Acórdão do Tribunal da Relação de Guimarães
Processo:
59/07-1
Relator: ANTÓNIO GONÇALVES
Descritores: DESPEJO IMEDIATO
Nº do Documento: RG
Data do Acordão: 02/01/2007
Votação: UNANIMIDADE
Texto Integral: S
Privacidade: 1
Meio Processual: AGRAVO
Decisão: DADO PROVIMENTO AO AGRAVO
Sumário: 1. A falta de pagamento de rendas na pendência da acção faz com que ao senhorio lhe seja permitida a obtenção do despejo do arrendado, para tanto tão-só ele tendo de deduzir especificada pretensão neste mesmo sentido em acção incidental de despejo, motivá-lo de forma autónoma do da acção principal (a causa de pedir é a falta de pagamento de rendas na pendência da acção) e a que se seguirá a audição do arrendatário.
2. O incidente processual apoiado no preceituado no dito art.º 58.º do RAU aprovado pelo Decreto-Lei n.º 321-B/90, de 15/10, incorpora na acção típica de despejo uma diferenciada acção autónoma também de despejo, com causa de pedir autónoma e igualmente com pedido próprio.
3. O pedido de despejo imediato decretado com fundamento na falta de pagamento das rendas respeitantes aos meses de Março, Abril e, entretanto, Maio de 2006, não pode proceder se o autor pediu que o despejo imediato fosse realizado com fundamento na falta de pagamento das rendas referentes aos meses de Novembro/05, Dezembro/05, Janeiro/06 e Fevereiro/06.
Decisão Texto Integral: Do despacho proferido na acção de processo sumário n.º 1359/05.9TBPTL/1.º Juízo do T.J. da comarca de Ponte de Lima que condenou a ré “Automóveis G. & C.” a despejar imediatamente o local arrendado, recorreu a demandada que alegou e concluiu do modo seguinte:
1. A recorrente não se conforma com a decisão proferida pelo Tribunal a quo, que se decidiu pelo despejo imediato do local arrendado livre de pessoas e bens, na parte do logradouro que compõe o prédio rústico inscrito na matriz predial sob o art. 69°, com base no fundamento do não pagamento ou deposito das rendas que se venceram na pendência da acção, referentes aos meses de Março, Abril e, entretanto, Maio de 2006.

:::::

§ EXERCÍCIOS PROPOSTOS:
1. Transcreva o trecho do acórdão que começa em "2. O incidente" e segue até "Janeiro/06 e Fevereiro/06.", trocando "rendas" por "prestações".
2. Dê continuidade ao acórdão sobre o despejo imediato, redigindo a parte que se segue ao último parágrafo apresentado.

§ BLOCO DE DADOS:
:::::

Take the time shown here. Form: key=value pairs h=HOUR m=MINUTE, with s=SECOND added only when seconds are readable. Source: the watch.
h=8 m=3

:::::

§ SOLUÇÕES:
1.
2. O incidente processual apoiado no preceituado no dito art.º 58.º do RAU aprovado pelo Decreto-Lei n.º 321-B/90, de 15/10, incorpora na acção típica de despejo uma diferenciada acção autónoma também de despejo, com causa de pedir autónoma e igualmente com pedido próprio.
3. O pedido de despejo imediato decretado com fundamento na falta de pagamento das prestações respeitantes aos meses de Março, Abril e, entretanto, Maio de 2006, não pode proceder se o autor pediu que o despejo imediato fosse realizado com fundamento na falta de pagamento das prestações referentes aos meses de Novembro/05, Dezembro/05, Janeiro/06 e Fevereiro/06.

2.
2. Por um lado, porque, as rendas relativas aos meses de Maio a Novembro de 2005 não se encontravam em atraso, conforme alegado na contestação.
3. E só por mera cautela é que a Recorrente procedeu ao depósito da quantia de € 6.338,18, correspondente ao valor de sete meses de renda (Maio a Novembro) acrescida de 50 %, e da quantia de € 38,18 correspondente aos juros.
4. Não obstante, com o depósito da referida quantia, a instância deveria ter-se extinguido, por inutilidade superveniente da lide - 287°, al. e), do CPC; assim, ao não fazê-lo, mal andou o Meritíssimo Juiz a quo, tendo pois, violado o disposto no art. 663° do CPC.
5. Por outro lado, os comprovativos dos depósitos das rendas relativas aos meses de Março e Abril de 2006, apesar de terem sido apresentadas fora de prazo, ao contrário do alegado na douta decisão, tal situação foi devidamente justificada por requerimento apresentado nos autos, onde se referia que o representante da Ré ora Recorrente, encontrava-se fora do país, sendo impossível, pois contactar com o mesmo, tendo sido pedido, novo prazo para tal, que foi concedido.



6. Sendo certo, que posteriormente tais comprovativos foram devidamente juntos aos autos.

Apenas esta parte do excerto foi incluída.